Lessons from Yahoo Inc.

V Kanchana

V Kanchana

The recent memo issued by Yahoo’s newly appointed CEO, Marissa Mayer, bans its employees from working from home making it mandatory to report physically to office by June this year and if they cannot, then they better resign. Not only many Yahoo employees are hurt by this policy, worldwide, people are guessing reactions of other technology companies and whether such a step is justified especially for the general workforce. According to a recent opinion poll by Washington Business Journal, out of 256 people surveyed, only 41% agree with Yahoo CEO’s choice while 59% strongly disagree.

This clearly indicates that Yahoo may not have done right by going against the democratic choice.

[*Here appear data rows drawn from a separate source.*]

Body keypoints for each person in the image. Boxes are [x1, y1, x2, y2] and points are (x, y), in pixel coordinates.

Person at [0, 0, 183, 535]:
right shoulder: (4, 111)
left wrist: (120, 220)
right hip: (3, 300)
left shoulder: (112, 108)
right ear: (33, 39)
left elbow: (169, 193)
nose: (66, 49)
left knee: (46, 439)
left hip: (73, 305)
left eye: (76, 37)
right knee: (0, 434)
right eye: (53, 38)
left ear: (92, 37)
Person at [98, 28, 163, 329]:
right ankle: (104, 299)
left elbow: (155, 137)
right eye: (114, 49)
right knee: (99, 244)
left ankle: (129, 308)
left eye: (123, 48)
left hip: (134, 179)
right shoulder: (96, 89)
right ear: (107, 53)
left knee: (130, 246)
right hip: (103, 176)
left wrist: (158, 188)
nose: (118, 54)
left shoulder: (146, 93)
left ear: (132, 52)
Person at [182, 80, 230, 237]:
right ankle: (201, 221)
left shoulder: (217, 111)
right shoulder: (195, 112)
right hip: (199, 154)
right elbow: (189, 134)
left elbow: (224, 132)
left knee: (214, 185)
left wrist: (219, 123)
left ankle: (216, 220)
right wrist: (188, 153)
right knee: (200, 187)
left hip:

Though Marissa thinks that the change in telecommuting policy would bring employees together and dramatically increase productivity and thinking quotients of its employees but this may be too far from reality.

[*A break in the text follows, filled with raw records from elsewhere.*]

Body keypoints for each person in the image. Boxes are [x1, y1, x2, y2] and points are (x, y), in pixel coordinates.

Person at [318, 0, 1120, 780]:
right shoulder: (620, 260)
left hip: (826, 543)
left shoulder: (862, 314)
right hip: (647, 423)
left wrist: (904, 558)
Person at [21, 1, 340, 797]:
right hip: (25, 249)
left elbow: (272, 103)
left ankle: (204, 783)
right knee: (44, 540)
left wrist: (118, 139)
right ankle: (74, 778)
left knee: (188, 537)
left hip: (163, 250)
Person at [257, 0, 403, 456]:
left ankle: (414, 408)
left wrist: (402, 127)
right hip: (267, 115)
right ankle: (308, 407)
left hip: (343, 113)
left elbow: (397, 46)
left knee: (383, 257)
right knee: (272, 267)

There is a high probability that in the process of bringing stricter rules for its employees, Yahoo may lose some of the best minds and dedicated workforce, leave alone inflow of fresh talent from the industry.

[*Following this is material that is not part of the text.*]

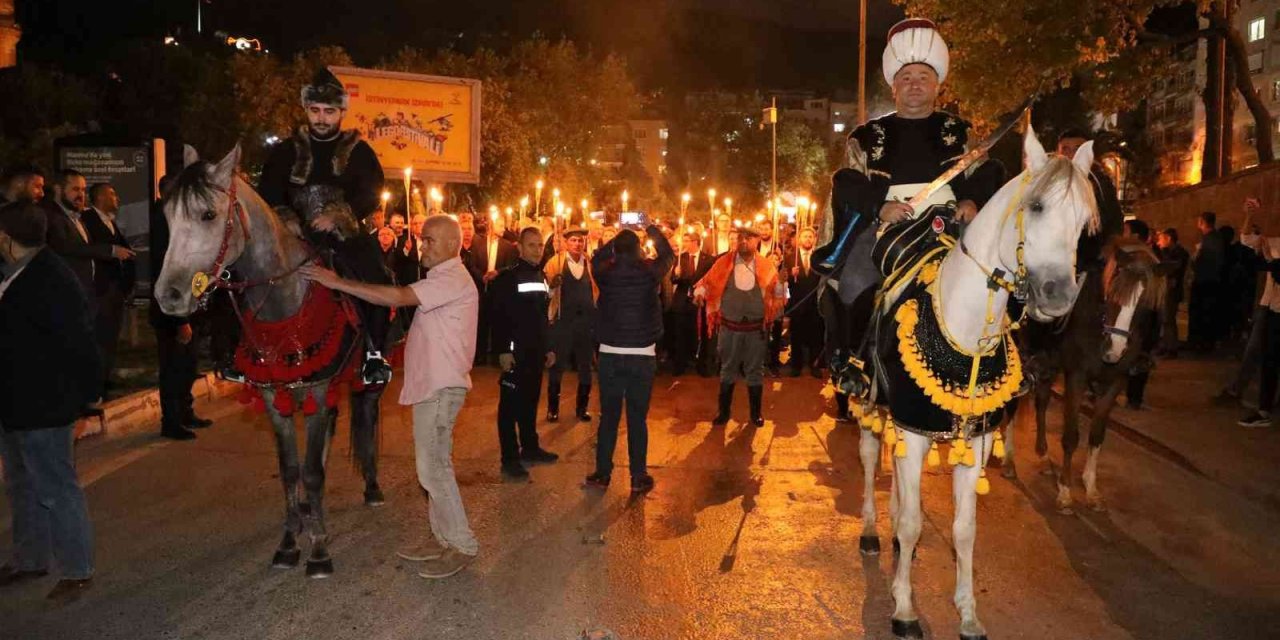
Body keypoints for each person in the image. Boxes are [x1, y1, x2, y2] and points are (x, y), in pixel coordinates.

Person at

What would be more alarming to see in the coming days is if this trend started by Yahoo, gets picked up by other technology firms worldwide.

More than men, such decisions would strongly impact the lives of women for whom telecommuting is the only means of earning money in tough economic times. Juggling and balancing work and family is not so easy for every woman as it is for Mayer.

Sensitivity towards employees is essential when it comes to retaining the best class. Just because life has been easy for some does not echo it is the same for others too! Probably this is what Marissa has overlooked. With the rise of economic uncertainty, work-life balance is essential, especially, to women and physically disabled sections of the society.

Despite high education and work experience levels, commuting long distances in polluted environment, managing families and their own self, working in culturally sensitive or disaster prone geographic locations and at the same time producing results at work becomes highly stressful for such sections of the society. In such situations, telecommuting is a boon.

Most companies that believe in retaining their employees introduce telecommuting policies.

However, often the management falls prey to mistrust and starts believing in measuring the employee performance only on the basis of number of hours present in the office (overlooking a very critical factor – gauging actual employee performance over the number of hours present). In reality, often people who telecommute are the ones putting in extra hours at work than their office going counterparts.

For companies like Aetna, a leading US based health insurance company, with an employee workforce of 35,000 people, high employee productivity levels have been achieved primarily by encouraging an employee- friendly telecommuting policy.

Clearly, when it comes to managing remote workers, the key is a strong and sensitive management team that understands its employees’ motivation levels and their potential to perform from a remote place. In most cases, it is not the remote workers who are unproductive but the management working with them.

Even in tough times, companies can surely come up with a more balanced approach in crisis situations like that being faced by Yahoo currently.

Instead of completely banning telecommuting, occasional face to face interactions or video conferencing can be a viable option both for the telecommuters as well as the company. Cloud technology, document sharing, video conferencing, collaborative workspaces and even the internet would be a waste if these cannot be put to the benefit of improving the lives of so many people world over who feel blessed each day for the opportunity they get by working from home.

It is a wait and watch show as to how other firms react to Yahoo in the present business environment.

Whatever be it, having a nursery next to the office might be a good planning for the Yahoo CEO but creating havoc in the minds of people, especially, her own workforce, might not be a good idea to establish herself as a role model in the eyes of other women.

Kanchana VAuthor: V Kanchana

Senior Marketing Analyst

RMS India



  1. Great post. It will be interesting to see what happens after June. With 6 out of 10 employees “strongly disagree”.

  2. What’s been lost for many people is the issue Mayer apparently was facing: a culture that needed to be changed and a less-than-steller work ethic. From what I’ve read, this was done after reviewing data from the company’s VPN to see how much “work” (connectivity) was going on and she wants the troops all together for the transformation.

    While I generally support the option for certain people to work from home in certain jobs, this was a different situation. My understanding is that the ban was fairly widely welcomed inside Yahoo (and misunderstood outside the company). My guess is that this is a temporary move (6-24 months is my hunch) and that telecommuting will be reintroduced in the future once the issues are resolved. Time will tell.